Kenyan government and HRC disagree over ICC probe


In the agonizing months following the disputed December 2007 elections, more than 1200 Kenyans lost their lives, some 600 000 people were displaced, and millions of dollars’ worth of property was destroyed.

The two main presidential candidates signed a power-sharing agreement at the end of February 2008.

The power-sharing deal led to commitments to stop the violence immediately, overcome the political crisis, promote reconciliation and healing, and implement long-term government and security reforms.

A government body known as the Waki Commission released a report in late 2008 calling for Kenyan authorities to set up a Special Tribunal to investigate the post-election violence and bring perpetrators to justice, or hand the case over to the International Criminal Court (ICC).

The first part of 2009 saw lawmakers argue about, and eventually reject, the Special Tribunal.

Mwalimu Mati is executive director of the government watchdog, Mars Group Kenya:
“When we look at the Waki Commission [and] the Kenya National Commission on Human Rights’ investigation into post-election violence, both of them describe a situation in which high-level politicians, aspects of the business elite, prominent Kenyans really, are the organizers, the financiers, and the masterminds behind the post-election violence,” he said.

The ICC kept a keen eye on events unfolding in Kenya.

In July, a high-level Kenyan government delegation met with ICC Prosecutor Luis Moreno-Ocampo in The Hague and set September 30 as the deadline to set up the Special Tribunal.

Around the same time, power-sharing mediator and former United Nations chief Kofi Annan handed Moreno-Ocampo a sealed envelope with the names of top suspects.

The deadline to set up the Special Tribunal came and went.

Government spokesman Alfred Mutua says the failure to set up the tribunal was due more to technical errors than lack of political will.
“To tell you the truth, the government is not very pleased with the whole idea of the ICC taking over the prosecutions,” he explained. “This is because as a country we should be able to manage our own internal affairs.”

Mars Group Kenya’s Mati disagrees.
“In order to accept that there will be accountability through the Special Tribunal, the government has to sacrifice some of its members or make them subject to domestic court proceedings,” he said. “This is a political sacrifice they are unwilling to make.”

On November 26, Moreno-Ocampo announced he would ask ICC judges to open investigations to identify and prosecute high-level perpetrators.
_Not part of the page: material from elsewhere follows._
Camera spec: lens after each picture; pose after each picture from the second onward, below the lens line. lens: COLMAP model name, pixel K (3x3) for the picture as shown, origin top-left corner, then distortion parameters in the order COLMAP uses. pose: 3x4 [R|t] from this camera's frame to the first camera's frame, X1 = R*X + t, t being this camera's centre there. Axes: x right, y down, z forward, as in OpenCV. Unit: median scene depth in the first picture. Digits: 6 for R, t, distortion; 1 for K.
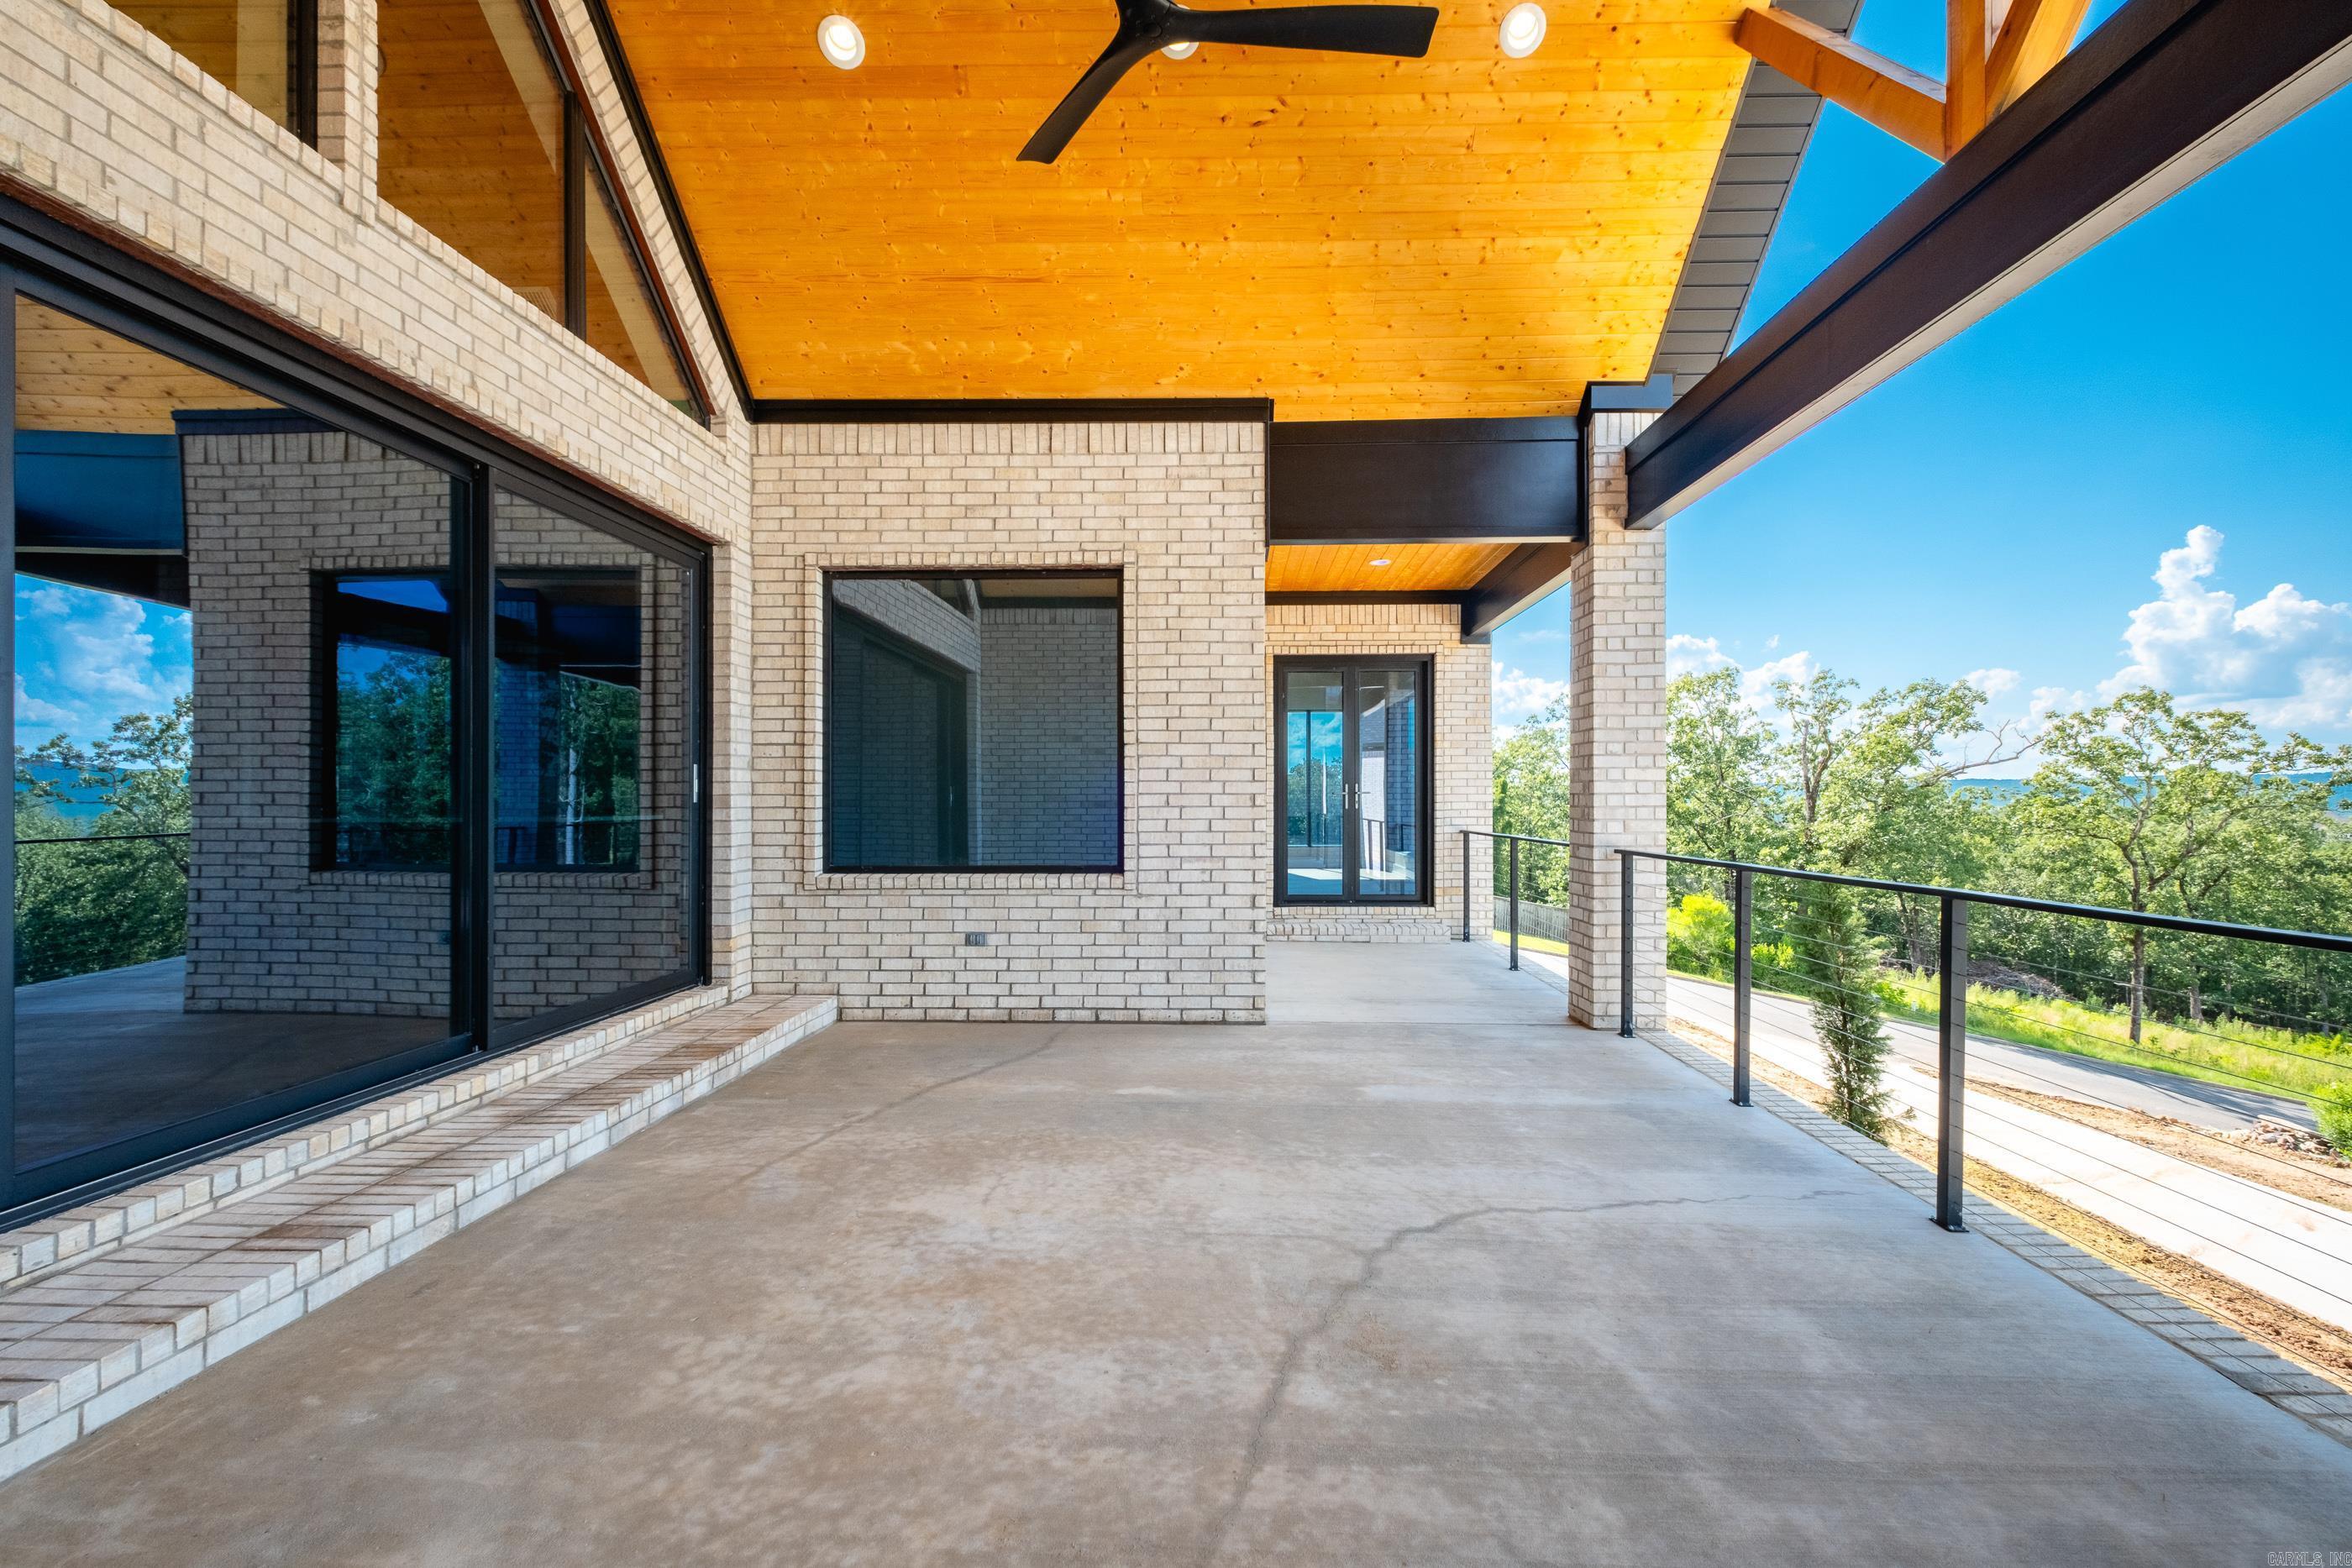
lens RADIAL K [[1027.8, 0, 1220.9], [0, 1027.8, 794.2], [0, 0, 1]] dist [-0.000837, -0.000344]
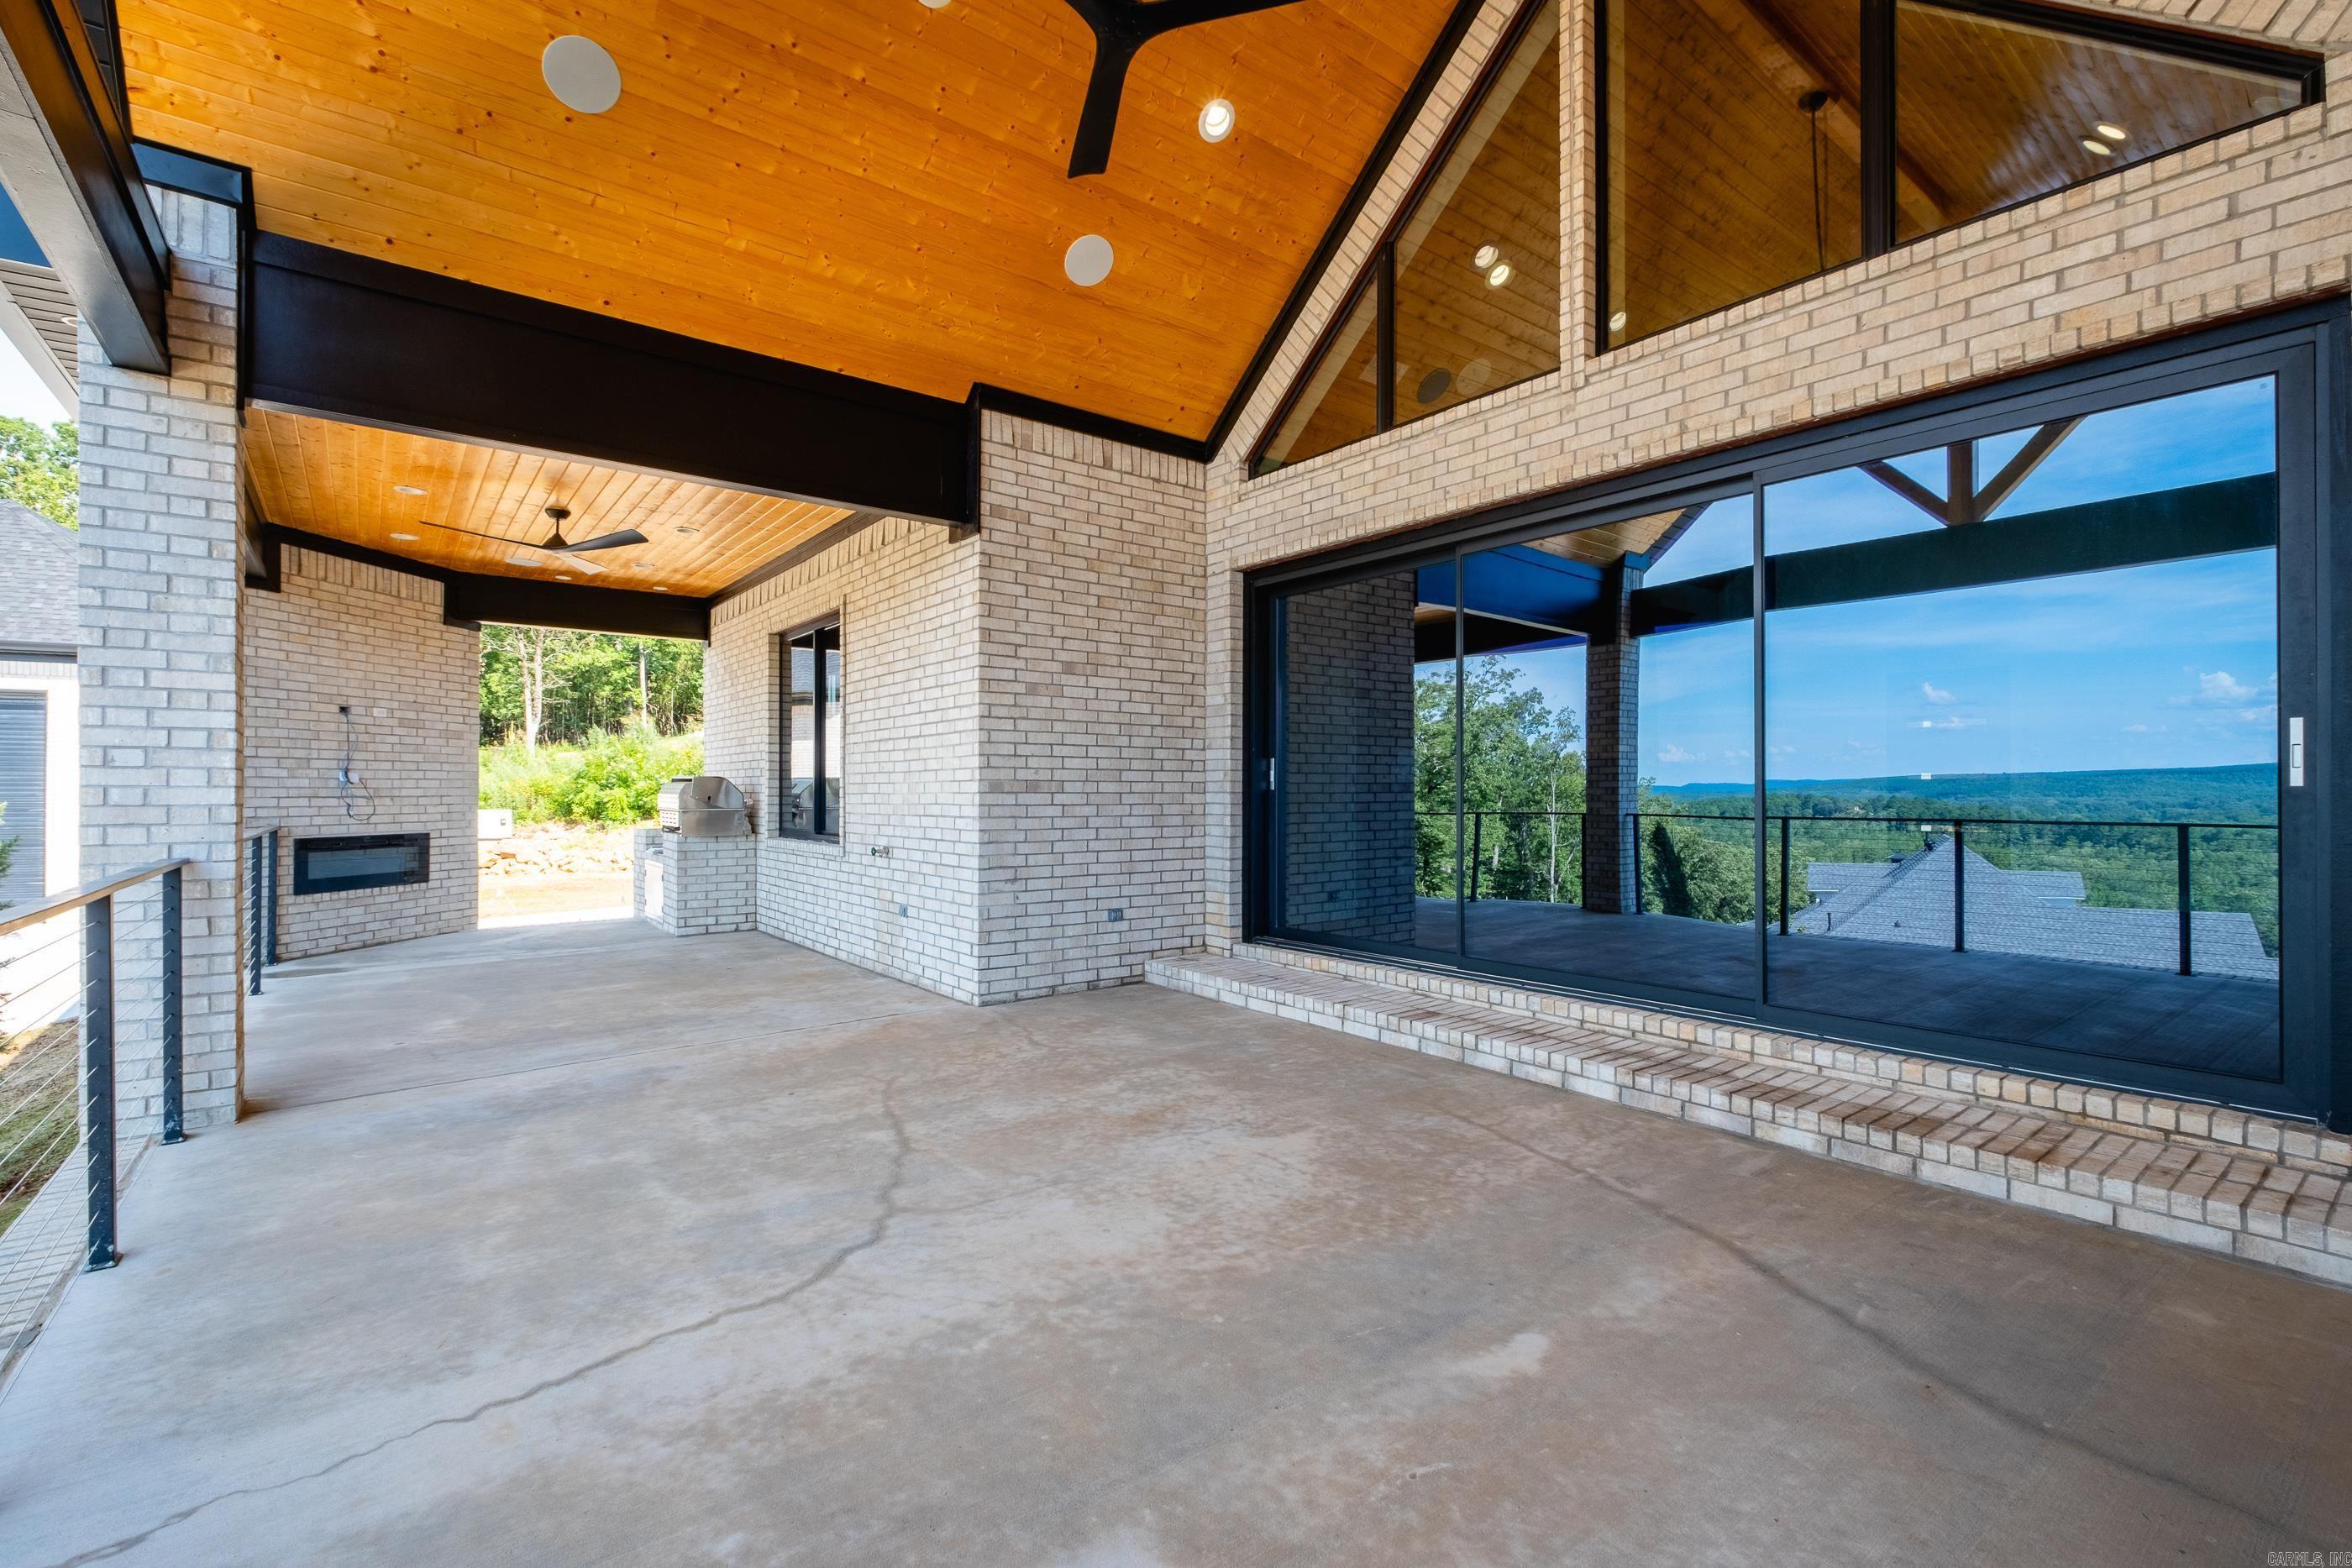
lens RADIAL K [[1027.8, 0, 1193.3], [0, 1027.8, 792.5], [0, 0, 1]] dist [-0.000837, -0.000344]
pose [[-0.778481, 0.001565, -0.627666, 0.497918], [0.003576, 0.999992, -0.001941, 0.015291], [0.627658, -0.003756, -0.778480, 1.764709]]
Earlier that week, he invited victims of the post-election violence to submit their testimonies to the ICC.
“These alleged crimes were part of a widespread systematic attack against the Kenyan civilian population,” he said.

ICC involvement is good news for Kenya, says Muthoni Wanyeki, executive director of the Kenya Human Rights Commission.
“I think it sends a very, very powerful message to those who are involved in the violence at all levels that this is not going to go away, that the survivors’ needs must be paramount, and that there will be an accounting,” she said.

Mars Group Kenya’s Mati says he thinks the domestic judicial system is unable to handle all the cases of post-election violence.

He says referring high-level cases to the ICC and setting up the Special Tribunal will speed up delivery of long-awaited justice in Kenya.

But human rights activists say they are worried about the safety of those sending evidence to the ICC. They say Kenyan government structures to protect whistleblowers are weak or non-existent.